Несколько секунд я стояла, как громом пораженная, не в силах отвести от него глаз. Его лицо оставалось бесстрастным, но даже с такого расстояния я прекрасно видела, что в его зрачках пляшут настоящие черти. Он умудрялся выглядеть обеспокоенным и в то же время непобежденным. Ни одно обвинение не затрагивало его сердце, словно вместо него — лишь пустой сосуд, подпитываемый злостью и гневом.
Мои ноги затряслись, и я оперлась о стену, пытаясь выровнять дыхание. В голове зашумело, и я с трудом двинулась к порогу, понимая, что больше не выдержу. Солнечные лучи коснулись моего холодного лица, и по нему пробежалась судорога.
Громкий оклик привлек моё внимание. Я повернула голову и сжалась, мечтая раствориться на месте:
— Ральда? Что ты здесь делаешь?
Наша соседка, хорошо знакомая с моей мамой, замерла у входа и подозрительно косилась в мою сторону. Я резко мотнула головой, подошла к ней и тихо прошептала:
— Пожалуйста, не говорите никому, что видели меня здесь.
— Что? Но почему…
Раздался сильный хлопок двери. Я даже не стала оборачиваться — всё отразилось в её глазах. Презрение, недоверие и, наконец, испуг.
Эта женщина была одной из немногих, кто поддерживал мою маму. Вероятно, она долго отговаривала себя и не хотела сюда идти, но всё же решилась. Пришла в последний момент и увидела меня.
Я едва заметно покачала головой, отвернулась и села в машину. Мальдини протянул ей какие-то бумаги, уже не строя из себя добряка, и ринулся вслед за мной.
Я жутко хотела его ударить. Громко заорать, чтобы пробиться сквозь десятки масок и сдернуть их все разом, обнажив его уродливое нутро.
Но я молчала. Вздрогнула, когда он коснулся моих волос и ненавязчиво спросил:
— Почему ты ушла?
— Мне стало нехорошо. Там было очень душно, решила подышать свежим воздухом.
Я испугалась того, что он решит напрямую вовлечь меня в это дело. Например, выставит посредником и заставит разбираться с имущественными делами, оформляя жестокий «подкуп» людей и тем самым отказываясь от родного отца.
«Как же я тебя ненавижу, Мальдини!» — незаметно вытерла лицо и отвернулась, чтобы он не заметил моих красных глаз. Сейчас я была настолько сломлена, что никаких моральных сил не осталось. Если бы в этот момент он задал мне прямой вопрос, я бы сказала правду, потому что устала нести вереницу лжи, которая лишь тянула меня ко дну. Привязывала еще ближе к Эрнесту и не давала шанса на справедливую борьбу.
Я жутко устала. Вечный страх, бесконечные погони и крошащаяся на глаза надежда стали моими постоянными спутниками. Долго ли я смогу оставаться сильной?
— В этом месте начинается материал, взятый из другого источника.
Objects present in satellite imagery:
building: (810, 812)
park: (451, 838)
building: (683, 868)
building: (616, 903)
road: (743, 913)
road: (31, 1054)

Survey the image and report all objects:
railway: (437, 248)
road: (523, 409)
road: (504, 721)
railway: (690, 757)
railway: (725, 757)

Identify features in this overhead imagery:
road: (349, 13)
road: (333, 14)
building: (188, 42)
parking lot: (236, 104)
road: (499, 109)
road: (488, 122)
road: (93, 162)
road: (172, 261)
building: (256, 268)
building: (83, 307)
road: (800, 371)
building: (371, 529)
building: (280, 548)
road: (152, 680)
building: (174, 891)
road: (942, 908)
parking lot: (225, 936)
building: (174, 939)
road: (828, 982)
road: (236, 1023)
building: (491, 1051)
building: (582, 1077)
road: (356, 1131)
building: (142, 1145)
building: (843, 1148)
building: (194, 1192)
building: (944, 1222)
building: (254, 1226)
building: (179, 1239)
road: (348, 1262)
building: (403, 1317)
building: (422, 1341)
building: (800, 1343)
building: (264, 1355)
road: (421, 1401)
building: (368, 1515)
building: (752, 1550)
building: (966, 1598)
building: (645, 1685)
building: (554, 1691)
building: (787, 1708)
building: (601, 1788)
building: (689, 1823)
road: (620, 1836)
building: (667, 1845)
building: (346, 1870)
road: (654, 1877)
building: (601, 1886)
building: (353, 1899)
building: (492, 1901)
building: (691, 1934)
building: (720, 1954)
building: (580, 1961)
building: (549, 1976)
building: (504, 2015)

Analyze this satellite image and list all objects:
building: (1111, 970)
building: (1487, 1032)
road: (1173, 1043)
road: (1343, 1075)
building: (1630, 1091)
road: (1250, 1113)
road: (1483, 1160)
Если бы я только знала, что Мальдини неожиданно решит пойти на уступки лишь после того, как все маски будут сдернуты…и предвидела бы цену, которую он запросит…согласилась бы я на это?
Вероятно, да, потому что семья для меня священна. И он сразу распознает моё больное место. Будет точно бить, никого не щадя.
Это безумно иронично, ведь Эрнест не раз повторял, что поставленной цели он добьется любыми способами. И моей самой страшной ошибкой стало то, что я собственными руками вовлекла себя в его жизнь. Сделалась целью. Жалкой мишенью, в которую он будет бить.
И я позволю, потому что от таких предложений не отказываются, верно?
POV: Эрнест
Я смотрел на её гибкую спину, тяжелые волосы, подрагивающие плечи и сжатые ладони. Вопреки здравому смыслу, видя её страдания и понимая, что я намеренно их спровоцировал, я не почувствовал никакого удовлетворения. Меня давно не гложили настолько противоречивые эмоции. Хотелось её обнять и прижать к себе, пообещать свободу её отцу и сделать сотни безумств, осознанно подставляясь, лишь бы вызвать искреннюю улыбку на её губах.
Мне сносило крышу от самоуверенности Эсмеры. По ночам я с трудом засыпал, постоянно держа её образ в своей голове. Появлялись маниакальные мысли проследить за ней и посмотреть, как она себя ведет, когда меня нет рядом.
И это бесило больше всего. Я ненавидел её отсутствие и холод в голубых глазах, так напоминающих изумруды. Сам не понимал, что делаю и зачем играю в эти игры. Она давно проиграла. Еще в тот день, когда специально со мной столкнулась.